Mais vos deguisemens forçent ma patience,
Vostre froid mon ardeur, les tourmens ma constance :
Je ne puis estre à vous si vous n’estes à moy.


XXI


Vous le voulez, et j’ay trop de coustume
De vous servir pour ne le faire pas :
Sors, traistre amour, tourne arriere tes pas ;
Tu me brûlois, le dedain te consume.

Si jamais plus vostre beauté m’allume,
Yeux qui pleuvez des traits et des appas,
Ma flamme esteinte, et qui seulement fume,
Revive encor pour mon cruel trespas.

Malgré ma dame et malgré que j’en aye,
Qu’à chauds boüillons tousjours saigne la playe
Qu’elle me fit à ses pieds estendu.

Je sens ma braise en glaçons convertie,
Mon cœur tout sien comme elle elle a rendu :
Tousjours le tout se suit de sa partie.


XXII


Encor aucunefois, cet archer decevant
Au combat me desfie et tasche à me reprendre
Avec des yeux trompeurs, qui, sous ma vieille cendre,
Font revivre des feux brûlans comme devant.

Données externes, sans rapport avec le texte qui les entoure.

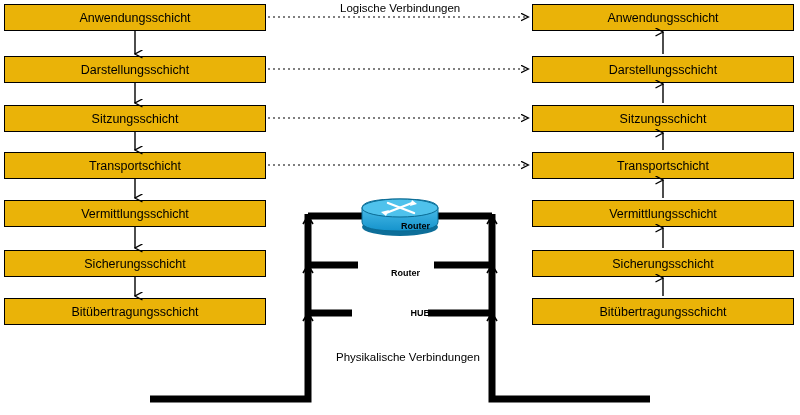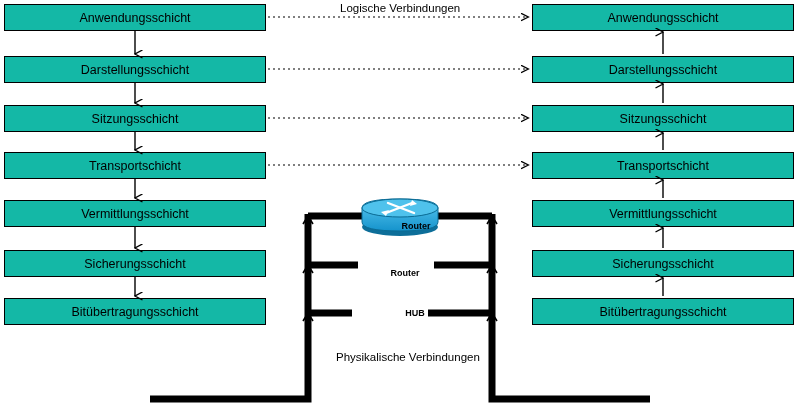"Anwendungsschicht" .layer-box { background: #14b8a6 -> #eab308 }
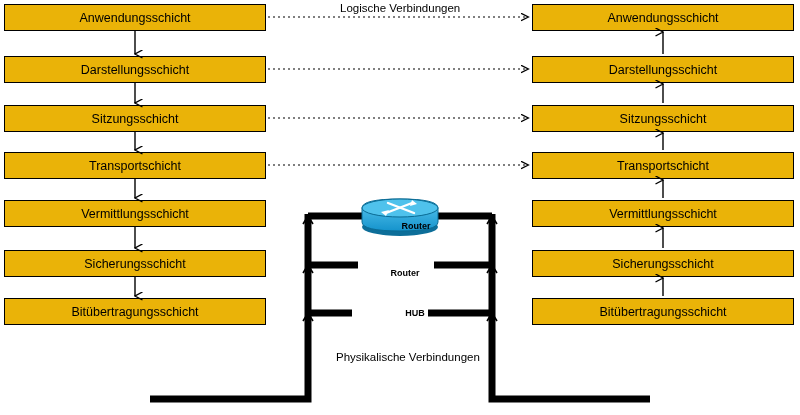"Router" .dev-label { margin-left: 16px -> none; text-align: center -> right }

Mais la nuict solitaire, à mon aide arrivant,
Fait qu’en moy je retourne et me mets à comprendre
Le mal qui m’est prochain : parquoy, sans plus attendre,
Tous ces brasiers je plonge en Lethés bien avant.

Comme un petit oyseau j’approche de la proye,
Puis la peur des gluaux me fait prendre autre voye,
J’y revien, je la laisse, et fay maint et maint tour.

J’ose et je n’ose pas, je m’arreste et galope ;
Bref, j’ourdis une toile ainsi que Penelope,
Dont je desfay la nuict ce que j’ay fait le jour.